Hotwaterbottleicecube
Sexydanger
Goinghomecoming
Offal confetti
Wondersickness
Grilled Ice
Sacred and bored
Calmcyclone
Domesticexotic
Lost Cartography
Missile Nipples
Polar Garden
Sciencegod
Someone wanted to marry me and someone wanted to kill me

Why this melding of opposites, combining BITTER-SWEET extremes, joining ideas that are miles apart or just differing? By placing two odd elements together that are opposed or at least not cohesive as a unit I create a kind of oxymoron. I mark out extreme conceptual boundaries with contradictory titles and contrasting PRETTY-MESSY or AWFULLY-NICE images. This creates an absurd and sometimes SERIOUSLY-HUMOROUS space where the mind can run wild exploring all the terrain between two distant poles. Between the domestic and the exotic we can find a lot of CLEARLY-AMBIGUOUS activity and plenty of landscape.

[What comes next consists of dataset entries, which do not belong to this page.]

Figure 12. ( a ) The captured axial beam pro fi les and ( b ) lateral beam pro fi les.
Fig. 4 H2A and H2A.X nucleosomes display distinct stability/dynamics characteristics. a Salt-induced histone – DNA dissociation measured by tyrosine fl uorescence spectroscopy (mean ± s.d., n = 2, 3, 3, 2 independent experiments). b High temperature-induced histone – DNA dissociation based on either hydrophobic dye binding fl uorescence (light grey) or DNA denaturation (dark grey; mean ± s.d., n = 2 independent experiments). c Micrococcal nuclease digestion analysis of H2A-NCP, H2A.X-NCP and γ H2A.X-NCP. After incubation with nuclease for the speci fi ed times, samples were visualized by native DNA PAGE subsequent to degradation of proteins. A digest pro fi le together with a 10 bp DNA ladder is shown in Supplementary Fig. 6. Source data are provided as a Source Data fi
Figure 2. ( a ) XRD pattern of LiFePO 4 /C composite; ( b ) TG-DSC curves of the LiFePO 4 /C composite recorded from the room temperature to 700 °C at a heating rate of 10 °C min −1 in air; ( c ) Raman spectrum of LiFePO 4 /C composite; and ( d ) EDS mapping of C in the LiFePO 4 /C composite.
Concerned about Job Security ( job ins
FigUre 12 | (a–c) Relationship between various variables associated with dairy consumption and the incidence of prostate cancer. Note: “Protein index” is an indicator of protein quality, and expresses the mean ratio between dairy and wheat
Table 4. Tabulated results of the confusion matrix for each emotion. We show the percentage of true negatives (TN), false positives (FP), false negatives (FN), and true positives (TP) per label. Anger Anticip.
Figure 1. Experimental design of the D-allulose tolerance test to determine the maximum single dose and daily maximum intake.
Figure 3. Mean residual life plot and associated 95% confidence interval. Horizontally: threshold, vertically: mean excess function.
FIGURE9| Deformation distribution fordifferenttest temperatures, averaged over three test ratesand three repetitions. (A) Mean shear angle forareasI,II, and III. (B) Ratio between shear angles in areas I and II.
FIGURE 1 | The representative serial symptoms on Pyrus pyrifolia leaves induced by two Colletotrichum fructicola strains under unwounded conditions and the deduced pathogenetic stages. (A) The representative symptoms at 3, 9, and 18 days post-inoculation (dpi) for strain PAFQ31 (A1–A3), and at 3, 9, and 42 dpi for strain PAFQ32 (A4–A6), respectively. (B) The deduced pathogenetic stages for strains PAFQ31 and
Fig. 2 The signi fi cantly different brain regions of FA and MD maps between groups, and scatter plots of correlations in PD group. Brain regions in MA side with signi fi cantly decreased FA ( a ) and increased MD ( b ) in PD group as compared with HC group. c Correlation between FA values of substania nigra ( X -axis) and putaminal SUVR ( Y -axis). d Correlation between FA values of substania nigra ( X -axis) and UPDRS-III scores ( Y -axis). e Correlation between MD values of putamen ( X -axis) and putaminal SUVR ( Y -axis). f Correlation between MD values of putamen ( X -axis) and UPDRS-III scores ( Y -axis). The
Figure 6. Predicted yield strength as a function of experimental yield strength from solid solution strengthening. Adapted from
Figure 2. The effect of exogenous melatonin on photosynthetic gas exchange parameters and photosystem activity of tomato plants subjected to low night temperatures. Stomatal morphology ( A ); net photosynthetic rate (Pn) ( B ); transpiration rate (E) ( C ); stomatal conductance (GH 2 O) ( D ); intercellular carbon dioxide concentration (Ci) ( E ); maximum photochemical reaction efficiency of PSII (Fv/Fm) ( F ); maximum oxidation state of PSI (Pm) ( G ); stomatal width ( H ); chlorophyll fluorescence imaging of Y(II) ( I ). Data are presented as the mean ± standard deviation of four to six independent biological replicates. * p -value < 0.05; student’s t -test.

This STRANGELY-FAMILIAR space is where I ACCIDENTALLY ON PURPOSE park my MOBILE-HOME. It is where I drink a DRY-MARTINI on my non-stop WORKING-HOLIDAY and I feel as if I am STILL-MOVING somewhere.

Jan 2008  

I look out the window of my studio at the clouds above the Andes mountain range on a sunny January evening. This range is the longest on the planet stretching from Patagonia to Panama, over 7,000 km in distance. Not so far away is the snow-capped peak of Aconquija at 6959 metres high. This would be a pretty fine stroll to do one week. This is landscape and cloudscape that I should wander deep into but it also operates as the majestic backdrop for life in La Consulta. For want of a better description I am a landscape abstractionist. I have been busy with landscape and geography for 25 years now. My biography is constructed from huge chunks of geography and the journeys between one place and the next. Travel and geography I find hard to separate from other elements of my life. Art maps my life.

Mapping is a tool to control the landscape. Landscape painting is also busy trying to understand and control the environment but there is more to it. An element of homage or love creeps into some pictures along with this desire to know the place and express it and to communicate various flavours of knowing or different perspectives. Landscape painting oscillates between the desire to master space and the desire to pay homage to a space. Control and romance are two extreme forms of relationship that an artist can have with the environment. Depending on the artist the relationship could take innumerable views. From respect to academic dissection or inspiration to just make marks on canvas or paper.

To make sense of or to put order to a thing that is complex and fluid is a human activity. Everything changes. Landscape does as well and humans are often busy trying to work it out or at least to stay comfortable in their surroundings. Stability and constants are easier to live with than constant change and chaos. Which worldview do we want, information and control or beauty and romance? The answer of course is both.

Cloudscapes are a good example, their shapes and colours inform us about climate but just how wonderful is it to watch a sunset or massive cumulus nimbus clouds building up for a storm?

Speaking of chaos. New years party consisted of a crucified pig on an open pit fire and many bottles of red wine. Dancing was also on the menu and of course the hammock was utilized for medicinal purposes for some days after the festivities. 2008 arrived with a rainstorm, some hail and a double rainbow that refreshed the dusty town of La Consulta. The Chinese Lunar year arrives soon so we may celebrate the year of the Rat in some rustic Argentinean dumpling manner.